### Set task:
Arrange every line of the entries below as a numbered list, leaving out any blank lines.

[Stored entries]
%%
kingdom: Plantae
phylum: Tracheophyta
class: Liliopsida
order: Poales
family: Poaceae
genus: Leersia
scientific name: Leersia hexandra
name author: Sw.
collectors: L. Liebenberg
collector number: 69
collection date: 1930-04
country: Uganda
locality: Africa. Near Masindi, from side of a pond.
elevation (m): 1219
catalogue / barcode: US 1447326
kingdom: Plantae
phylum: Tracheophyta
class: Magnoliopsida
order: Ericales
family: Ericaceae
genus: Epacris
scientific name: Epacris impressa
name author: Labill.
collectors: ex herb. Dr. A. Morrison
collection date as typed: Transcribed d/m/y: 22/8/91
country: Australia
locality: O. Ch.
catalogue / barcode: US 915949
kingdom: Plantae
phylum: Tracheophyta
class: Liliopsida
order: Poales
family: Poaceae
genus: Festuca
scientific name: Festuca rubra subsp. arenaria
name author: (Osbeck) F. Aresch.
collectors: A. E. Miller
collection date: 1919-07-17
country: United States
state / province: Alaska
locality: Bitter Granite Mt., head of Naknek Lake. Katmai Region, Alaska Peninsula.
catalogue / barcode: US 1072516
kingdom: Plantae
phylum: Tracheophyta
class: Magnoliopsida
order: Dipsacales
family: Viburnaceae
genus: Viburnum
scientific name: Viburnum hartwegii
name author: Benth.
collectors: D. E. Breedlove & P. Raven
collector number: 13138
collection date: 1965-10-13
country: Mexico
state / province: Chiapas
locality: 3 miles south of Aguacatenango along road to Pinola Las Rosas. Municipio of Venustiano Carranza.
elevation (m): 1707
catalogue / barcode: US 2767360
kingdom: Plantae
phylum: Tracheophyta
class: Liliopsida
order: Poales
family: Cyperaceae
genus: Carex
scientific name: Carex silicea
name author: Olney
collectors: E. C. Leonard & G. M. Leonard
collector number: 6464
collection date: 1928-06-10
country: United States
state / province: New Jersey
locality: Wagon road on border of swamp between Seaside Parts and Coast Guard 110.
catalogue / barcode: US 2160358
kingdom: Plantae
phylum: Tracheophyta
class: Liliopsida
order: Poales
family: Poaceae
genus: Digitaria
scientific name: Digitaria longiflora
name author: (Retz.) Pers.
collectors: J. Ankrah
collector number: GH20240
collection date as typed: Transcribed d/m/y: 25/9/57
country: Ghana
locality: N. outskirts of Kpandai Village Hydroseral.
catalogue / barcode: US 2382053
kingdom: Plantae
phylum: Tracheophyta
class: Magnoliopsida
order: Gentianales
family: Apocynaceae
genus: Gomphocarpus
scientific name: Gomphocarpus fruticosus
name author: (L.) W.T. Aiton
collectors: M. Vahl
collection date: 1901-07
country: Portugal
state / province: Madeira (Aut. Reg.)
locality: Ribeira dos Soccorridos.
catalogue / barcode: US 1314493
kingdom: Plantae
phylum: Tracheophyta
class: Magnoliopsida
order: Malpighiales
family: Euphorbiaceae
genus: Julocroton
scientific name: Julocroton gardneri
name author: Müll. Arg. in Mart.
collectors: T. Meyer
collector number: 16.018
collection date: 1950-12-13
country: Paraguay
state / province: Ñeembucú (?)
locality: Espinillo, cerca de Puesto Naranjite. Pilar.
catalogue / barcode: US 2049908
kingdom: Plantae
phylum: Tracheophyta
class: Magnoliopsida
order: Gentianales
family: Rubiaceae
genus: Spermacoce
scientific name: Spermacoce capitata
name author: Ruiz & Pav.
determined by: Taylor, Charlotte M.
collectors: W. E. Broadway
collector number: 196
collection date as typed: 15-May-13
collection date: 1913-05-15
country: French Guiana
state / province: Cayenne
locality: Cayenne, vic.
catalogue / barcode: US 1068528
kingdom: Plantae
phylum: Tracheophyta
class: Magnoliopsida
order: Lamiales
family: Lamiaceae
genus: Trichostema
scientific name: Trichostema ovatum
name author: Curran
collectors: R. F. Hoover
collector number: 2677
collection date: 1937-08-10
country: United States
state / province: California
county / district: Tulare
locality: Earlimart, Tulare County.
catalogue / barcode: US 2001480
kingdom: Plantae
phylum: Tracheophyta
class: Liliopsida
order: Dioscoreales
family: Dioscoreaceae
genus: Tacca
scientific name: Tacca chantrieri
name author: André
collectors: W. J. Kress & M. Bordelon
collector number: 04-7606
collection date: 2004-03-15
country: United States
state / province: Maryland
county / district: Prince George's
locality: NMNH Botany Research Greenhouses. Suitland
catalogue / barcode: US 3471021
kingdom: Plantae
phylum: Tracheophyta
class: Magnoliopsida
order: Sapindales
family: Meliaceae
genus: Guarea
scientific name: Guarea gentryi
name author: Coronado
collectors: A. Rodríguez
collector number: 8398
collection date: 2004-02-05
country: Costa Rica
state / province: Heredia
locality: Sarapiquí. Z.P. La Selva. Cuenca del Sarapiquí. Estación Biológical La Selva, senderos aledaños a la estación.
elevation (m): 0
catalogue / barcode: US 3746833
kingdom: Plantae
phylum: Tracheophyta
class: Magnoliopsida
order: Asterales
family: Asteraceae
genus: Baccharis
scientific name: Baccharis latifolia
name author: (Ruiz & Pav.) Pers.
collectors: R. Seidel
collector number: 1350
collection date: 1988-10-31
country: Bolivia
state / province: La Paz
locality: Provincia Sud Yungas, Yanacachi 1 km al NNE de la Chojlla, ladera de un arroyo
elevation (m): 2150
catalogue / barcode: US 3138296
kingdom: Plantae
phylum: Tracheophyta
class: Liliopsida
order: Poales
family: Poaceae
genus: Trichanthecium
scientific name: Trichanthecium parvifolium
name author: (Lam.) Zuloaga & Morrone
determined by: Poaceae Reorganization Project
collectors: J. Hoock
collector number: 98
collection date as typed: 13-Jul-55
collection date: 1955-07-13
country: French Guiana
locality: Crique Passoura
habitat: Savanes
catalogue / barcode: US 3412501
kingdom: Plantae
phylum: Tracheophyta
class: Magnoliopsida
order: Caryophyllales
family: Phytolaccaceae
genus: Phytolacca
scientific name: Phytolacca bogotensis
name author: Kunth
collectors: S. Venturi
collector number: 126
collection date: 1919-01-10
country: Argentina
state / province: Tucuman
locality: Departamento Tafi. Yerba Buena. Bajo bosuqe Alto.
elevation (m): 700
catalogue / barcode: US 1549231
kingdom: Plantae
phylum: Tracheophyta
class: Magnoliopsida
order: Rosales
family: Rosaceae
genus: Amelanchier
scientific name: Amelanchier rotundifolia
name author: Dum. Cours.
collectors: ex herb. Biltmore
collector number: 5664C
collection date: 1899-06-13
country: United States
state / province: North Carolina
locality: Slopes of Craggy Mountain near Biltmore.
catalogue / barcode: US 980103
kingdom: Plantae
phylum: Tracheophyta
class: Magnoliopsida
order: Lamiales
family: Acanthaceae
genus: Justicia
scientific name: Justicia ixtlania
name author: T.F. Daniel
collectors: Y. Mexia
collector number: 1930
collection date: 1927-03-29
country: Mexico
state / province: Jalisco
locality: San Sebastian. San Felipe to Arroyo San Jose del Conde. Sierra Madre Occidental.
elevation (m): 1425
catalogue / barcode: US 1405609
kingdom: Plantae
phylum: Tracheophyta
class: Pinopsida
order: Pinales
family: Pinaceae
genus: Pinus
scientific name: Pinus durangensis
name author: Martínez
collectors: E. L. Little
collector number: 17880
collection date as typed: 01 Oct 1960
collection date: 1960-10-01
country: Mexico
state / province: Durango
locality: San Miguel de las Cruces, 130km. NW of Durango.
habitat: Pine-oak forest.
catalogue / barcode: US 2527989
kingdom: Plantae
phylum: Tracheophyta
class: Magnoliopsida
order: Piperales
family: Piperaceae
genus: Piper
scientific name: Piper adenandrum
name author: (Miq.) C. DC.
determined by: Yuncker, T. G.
%%
### Exercise response:
1. kingdom: Plantae
2. phylum: Tracheophyta
3. class: Liliopsida
4. order: Poales
5. family: Poaceae
6. genus: Leersia
7. scientific name: Leersia hexandra
8. name author: Sw.
9. collectors: L. Liebenberg
10. collector number: 69
11. collection date: 1930-04
12. country: Uganda
13. locality: Africa. Near Masindi, from side of a pond.
14. elevation (m): 1219
15. catalogue / barcode: US 1447326
16. kingdom: Plantae
17. phylum: Tracheophyta
18. class: Magnoliopsida
19. order: Ericales
20. family: Ericaceae
21. genus: Epacris
22. scientific name: Epacris impressa
23. name author: Labill.
24. collectors: ex herb. Dr. A. Morrison
25. collection date as typed: Transcribed d/m/y: 22/8/91
26. country: Australia
27. locality: O. Ch.
28. catalogue / barcode: US 915949
29. kingdom: Plantae
30. phylum: Tracheophyta
31. class: Liliopsida
32. order: Poales
33. family: Poaceae
34. genus: Festuca
35. scientific name: Festuca rubra subsp. arenaria
36. name author: (Osbeck) F. Aresch.
37. collectors: A. E. Miller
38. collection date: 1919-07-17
39. country: United States
40. state / province: Alaska
41. locality: Bitter Granite Mt., head of Naknek Lake. Katmai Region, Alaska Peninsula.
42. catalogue / barcode: US 1072516
43. kingdom: Plantae
44. phylum: Tracheophyta
45. class: Magnoliopsida
46. order: Dipsacales
47. family: Viburnaceae
48. genus: Viburnum
49. scientific name: Viburnum hartwegii
50. name author: Benth.
51. collectors: D. E. Breedlove & P. Raven
52. collector number: 13138
53. collection date: 1965-10-13
54. country: Mexico
55. state / province: Chiapas
56. locality: 3 miles south of Aguacatenango along road to Pinola Las Rosas. Municipio of Venustiano Carranza.
57. elevation (m): 1707
58. catalogue / barcode: US 2767360
59. kingdom: Plantae
60. phylum: Tracheophyta
61. class: Liliopsida
62. order: Poales
63. family: Cyperaceae
64. genus: Carex
65. scientific name: Carex silicea
66. name author: Olney
67. collectors: E. C. Leonard & G. M. Leonard
68. collector number: 6464
69. collection date: 1928-06-10
70. country: United States
71. state / province: New Jersey
72. locality: Wagon road on border of swamp between Seaside Parts and Coast Guard 110.
73. catalogue / barcode: US 2160358
74. kingdom: Plantae
75. phylum: Tracheophyta
76. class: Liliopsida
77. order: Poales
78. family: Poaceae
79. genus: Digitaria
80. scientific name: Digitaria longiflora
81. name author: (Retz.) Pers.
82. collectors: J. Ankrah
83. collector number: GH20240
84. collection date as typed: Transcribed d/m/y: 25/9/57
85. country: Ghana
86. locality: N. outskirts of Kpandai Village Hydroseral.
87. catalogue / barcode: US 2382053
88. kingdom: Plantae
89. phylum: Tracheophyta
90. class: Magnoliopsida
91. order: Gentianales
92. family: Apocynaceae
93. genus: Gomphocarpus
94. scientific name: Gomphocarpus fruticosus
95. name author: (L.) W.T. Aiton
96. collectors: M. Vahl
97. collection date: 1901-07
98. country: Portugal
99. state / province: Madeira (Aut. Reg.)
100. locality: Ribeira dos Soccorridos.
101. catalogue / barcode: US 1314493
102. kingdom: Plantae
103. phylum: Tracheophyta
104. class: Magnoliopsida
105. order: Malpighiales
106. family: Euphorbiaceae
107. genus: Julocroton
108. scientific name: Julocroton gardneri
109. name author: Müll. Arg. in Mart.
110. collectors: T. Meyer
111. collector number: 16.018
112. collection date: 1950-12-13
113. country: Paraguay
114. state / province: Ñeembucú (?)
115. locality: Espinillo, cerca de Puesto Naranjite. Pilar.
116. catalogue / barcode: US 2049908
117. kingdom: Plantae
118. phylum: Tracheophyta
119. class: Magnoliopsida
120. order: Gentianales
121. family: Rubiaceae
122. genus: Spermacoce
123. scientific name: Spermacoce capitata
124. name author: Ruiz & Pav.
125. determined by: Taylor, Charlotte M.
126. collectors: W. E. Broadway
127. collector number: 196
128. collection date as typed: 15-May-13
129. collection date: 1913-05-15
130. country: French Guiana
131. state / province: Cayenne
132. locality: Cayenne, vic.
133. catalogue / barcode: US 1068528
134. kingdom: Plantae
135. phylum: Tracheophyta
136. class: Magnoliopsida
137. order: Lamiales
138. family: Lamiaceae
139. genus: Trichostema
140. scientific name: Trichostema ovatum
141. name author: Curran
142. collectors: R. F. Hoover
143. collector number: 2677
144. collection date: 1937-08-10
145. country: United States
146. state / province: California
147. county / district: Tulare
148. locality: Earlimart, Tulare County.
149. catalogue / barcode: US 2001480
150. kingdom: Plantae
151. phylum: Tracheophyta
152. class: Liliopsida
153. order: Dioscoreales
154. family: Dioscoreaceae
155. genus: Tacca
156. scientific name: Tacca chantrieri
157. name author: André
158. collectors: W. J. Kress & M. Bordelon
159. collector number: 04-7606
160. collection date: 2004-03-15
161. country: United States
162. state / province: Maryland
163. county / district: Prince George's
164. locality: NMNH Botany Research Greenhouses. Suitland
165. catalogue / barcode: US 3471021
166. kingdom: Plantae
167. phylum: Tracheophyta
168. class: Magnoliopsida
169. order: Sapindales
170. family: Meliaceae
171. genus: Guarea
172. scientific name: Guarea gentryi
173. name author: Coronado
174. collectors: A. Rodríguez
175. collector number: 8398
176. collection date: 2004-02-05
177. country: Costa Rica
178. state / province: Heredia
179. locality: Sarapiquí. Z.P. La Selva. Cuenca del Sarapiquí. Estación Biológical La Selva, senderos aledaños a la estación.
180. elevation (m): 0
181. catalogue / barcode: US 3746833
182. kingdom: Plantae
183. phylum: Tracheophyta
184. class: Magnoliopsida
185. order: Asterales
186. family: Asteraceae
187. genus: Baccharis
188. scientific name: Baccharis latifolia
189. name author: (Ruiz & Pav.) Pers.
190. collectors: R. Seidel
191. collector number: 1350
192. collection date: 1988-10-31
193. country: Bolivia
194. state / province: La Paz
195. locality: Provincia Sud Yungas, Yanacachi 1 km al NNE de la Chojlla, ladera de un arroyo
196. elevation (m): 2150
197. catalogue / barcode: US 3138296
198. kingdom: Plantae
199. phylum: Tracheophyta
200. class: Liliopsida
201. order: Poales
202. family: Poaceae
203. genus: Trichanthecium
204. scientific name: Trichanthecium parvifolium
205. name author: (Lam.) Zuloaga & Morrone
206. determined by: Poaceae Reorganization Project
207. collectors: J. Hoock
208. collector number: 98
209. collection date as typed: 13-Jul-55
210. collection date: 1955-07-13
211. country: French Guiana
212. locality: Crique Passoura
213. habitat: Savanes
214. catalogue / barcode: US 3412501
215. kingdom: Plantae
216. phylum: Tracheophyta
217. class: Magnoliopsida
218. order: Caryophyllales
219. family: Phytolaccaceae
220. genus: Phytolacca
221. scientific name: Phytolacca bogotensis
222. name author: Kunth
223. collectors: S. Venturi
224. collector number: 126
225. collection date: 1919-01-10
226. country: Argentina
227. state / province: Tucuman
228. locality: Departamento Tafi. Yerba Buena. Bajo bosuqe Alto.
229. elevation (m): 700
230. catalogue / barcode: US 1549231
231. kingdom: Plantae
232. phylum: Tracheophyta
233. class: Magnoliopsida
234. order: Rosales
235. family: Rosaceae
236. genus: Amelanchier
237. scientific name: Amelanchier rotundifolia
238. name author: Dum. Cours.
239. collectors: ex herb. Biltmore
240. collector number: 5664C
241. collection date: 1899-06-13
242. country: United States
243. state / province: North Carolina
244. locality: Slopes of Craggy Mountain near Biltmore.
245. catalogue / barcode: US 980103
246. kingdom: Plantae
247. phylum: Tracheophyta
248. class: Magnoliopsida
249. order: Lamiales
250. family: Acanthaceae
251. genus: Justicia
252. scientific name: Justicia ixtlania
253. name author: T.F. Daniel
254. collectors: Y. Mexia
255. collector number: 1930
256. collection date: 1927-03-29
257. country: Mexico
258. state / province: Jalisco
259. locality: San Sebastian. San Felipe to Arroyo San Jose del Conde. Sierra Madre Occidental.
260. elevation (m): 1425
261. catalogue / barcode: US 1405609
262. kingdom: Plantae
263. phylum: Tracheophyta
264. class: Pinopsida
265. order: Pinales
266. family: Pinaceae
267. genus: Pinus
268. scientific name: Pinus durangensis
269. name author: Martínez
270. collectors: E. L. Little
271. collector number: 17880
272. collection date as typed: 01 Oct 1960
273. collection date: 1960-10-01
274. country: Mexico
275. state / province: Durango
276. locality: San Miguel de las Cruces, 130km. NW of Durango.
277. habitat: Pine-oak forest.
278. catalogue / barcode: US 2527989
279. kingdom: Plantae
280. phylum: Tracheophyta
281. class: Magnoliopsida
282. order: Piperales
283. family: Piperaceae
284. genus: Piper
285. scientific name: Piper adenandrum
286. name author: (Miq.) C. DC.
287. determined by: Yuncker, T. G.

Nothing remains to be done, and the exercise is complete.